Reproduce each of the following lines word for word, without any alteration.

Extracted data entries
━━━━━━

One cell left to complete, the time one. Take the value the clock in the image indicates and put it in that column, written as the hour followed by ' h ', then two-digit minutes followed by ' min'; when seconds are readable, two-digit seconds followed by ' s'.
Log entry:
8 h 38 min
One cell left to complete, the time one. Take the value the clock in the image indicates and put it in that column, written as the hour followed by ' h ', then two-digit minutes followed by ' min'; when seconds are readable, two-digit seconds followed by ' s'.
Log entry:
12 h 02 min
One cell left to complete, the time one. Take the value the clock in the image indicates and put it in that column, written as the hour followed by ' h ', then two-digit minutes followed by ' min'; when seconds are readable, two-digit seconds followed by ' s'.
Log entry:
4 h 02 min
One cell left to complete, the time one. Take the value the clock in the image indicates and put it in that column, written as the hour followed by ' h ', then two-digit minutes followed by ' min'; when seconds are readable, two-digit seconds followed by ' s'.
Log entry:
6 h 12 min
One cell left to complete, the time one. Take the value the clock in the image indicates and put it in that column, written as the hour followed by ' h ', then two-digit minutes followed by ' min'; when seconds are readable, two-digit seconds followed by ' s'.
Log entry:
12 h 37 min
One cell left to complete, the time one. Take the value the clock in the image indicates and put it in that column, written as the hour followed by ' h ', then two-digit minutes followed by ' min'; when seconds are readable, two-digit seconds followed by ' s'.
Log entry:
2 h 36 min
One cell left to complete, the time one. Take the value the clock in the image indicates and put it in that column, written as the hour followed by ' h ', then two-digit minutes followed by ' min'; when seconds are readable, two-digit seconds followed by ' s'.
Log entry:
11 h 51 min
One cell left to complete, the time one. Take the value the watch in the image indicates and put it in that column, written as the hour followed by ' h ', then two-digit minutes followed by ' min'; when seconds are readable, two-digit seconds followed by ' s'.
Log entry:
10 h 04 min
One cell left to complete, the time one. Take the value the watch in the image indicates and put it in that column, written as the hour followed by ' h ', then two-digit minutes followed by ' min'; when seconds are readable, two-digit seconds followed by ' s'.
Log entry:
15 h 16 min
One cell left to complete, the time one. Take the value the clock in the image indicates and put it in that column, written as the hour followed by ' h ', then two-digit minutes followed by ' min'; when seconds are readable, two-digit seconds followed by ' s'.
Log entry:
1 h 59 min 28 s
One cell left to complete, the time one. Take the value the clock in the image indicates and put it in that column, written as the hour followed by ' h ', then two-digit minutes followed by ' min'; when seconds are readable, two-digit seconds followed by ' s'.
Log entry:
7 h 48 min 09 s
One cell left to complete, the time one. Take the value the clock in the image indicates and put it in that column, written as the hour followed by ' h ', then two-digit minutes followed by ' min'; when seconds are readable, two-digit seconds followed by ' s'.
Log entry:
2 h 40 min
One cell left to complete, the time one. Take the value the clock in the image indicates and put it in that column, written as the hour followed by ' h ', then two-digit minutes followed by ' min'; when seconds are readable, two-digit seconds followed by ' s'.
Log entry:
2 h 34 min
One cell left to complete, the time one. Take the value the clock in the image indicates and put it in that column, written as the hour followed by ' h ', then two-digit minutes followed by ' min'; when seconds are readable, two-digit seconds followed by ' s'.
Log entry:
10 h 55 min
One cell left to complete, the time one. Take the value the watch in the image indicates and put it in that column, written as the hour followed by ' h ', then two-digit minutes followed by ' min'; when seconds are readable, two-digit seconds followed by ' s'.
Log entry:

━━━━━━

— SOLUTION TO THE PROBLEM —
One cell left to complete, the time one. Take the value the clock in the image indicates and put it in that column, written as the hour followed by ' h ', then two-digit minutes followed by ' min'; when seconds are readable, two-digit seconds followed by ' s'.
Log entry:
8 h 38 min
One cell left to complete, the time one. Take the value the clock in the image indicates and put it in that column, written as the hour followed by ' h ', then two-digit minutes followed by ' min'; when seconds are readable, two-digit seconds followed by ' s'.
Log entry:
12 h 02 min
One cell left to complete, the time one. Take the value the clock in the image indicates and put it in that column, written as the hour followed by ' h ', then two-digit minutes followed by ' min'; when seconds are readable, two-digit seconds followed by ' s'.
Log entry:
4 h 02 min
One cell left to complete, the time one. Take the value the clock in the image indicates and put it in that column, written as the hour followed by ' h ', then two-digit minutes followed by ' min'; when seconds are readable, two-digit seconds followed by ' s'.
Log entry:
6 h 12 min
One cell left to complete, the time one. Take the value the clock in the image indicates and put it in that column, written as the hour followed by ' h ', then two-digit minutes followed by ' min'; when seconds are readable, two-digit seconds followed by ' s'.
Log entry:
12 h 37 min
One cell left to complete, the time one. Take the value the clock in the image indicates and put it in that column, written as the hour followed by ' h ', then two-digit minutes followed by ' min'; when seconds are readable, two-digit seconds followed by ' s'.
Log entry:
2 h 36 min
One cell left to complete, the time one. Take the value the clock in the image indicates and put it in that column, written as the hour followed by ' h ', then two-digit minutes followed by ' min'; when seconds are readable, two-digit seconds followed by ' s'.
Log entry:
11 h 51 min
One cell left to complete, the time one. Take the value the watch in the image indicates and put it in that column, written as the hour followed by ' h ', then two-digit minutes followed by ' min'; when seconds are readable, two-digit seconds followed by ' s'.
Log entry:
10 h 04 min
One cell left to complete, the time one. Take the value the watch in the image indicates and put it in that column, written as the hour followed by ' h ', then two-digit minutes followed by ' min'; when seconds are readable, two-digit seconds followed by ' s'.
Log entry:
15 h 16 min
One cell left to complete, the time one. Take the value the clock in the image indicates and put it in that column, written as the hour followed by ' h ', then two-digit minutes followed by ' min'; when seconds are readable, two-digit seconds followed by ' s'.
Log entry:
1 h 59 min 28 s
One cell left to complete, the time one. Take the value the clock in the image indicates and put it in that column, written as the hour followed by ' h ', then two-digit minutes followed by ' min'; when seconds are readable, two-digit seconds followed by ' s'.
Log entry:
7 h 48 min 09 s
One cell left to complete, the time one. Take the value the clock in the image indicates and put it in that column, written as the hour followed by ' h ', then two-digit minutes followed by ' min'; when seconds are readable, two-digit seconds followed by ' s'.
Log entry:
2 h 40 min
One cell left to complete, the time one. Take the value the clock in the image indicates and put it in that column, written as the hour followed by ' h ', then two-digit minutes followed by ' min'; when seconds are readable, two-digit seconds followed by ' s'.
Log entry:
2 h 34 min
One cell left to complete, the time one. Take the value the clock in the image indicates and put it in that column, written as the hour followed by ' h ', then two-digit minutes followed by ' min'; when seconds are readable, two-digit seconds followed by ' s'.
Log entry:
10 h 55 min
One cell left to complete, the time one. Take the value the watch in the image indicates and put it in that column, written as the hour followed by ' h ', then two-digit minutes followed by ' min'; when seconds are readable, two-digit seconds followed by ' s'.
Log entry:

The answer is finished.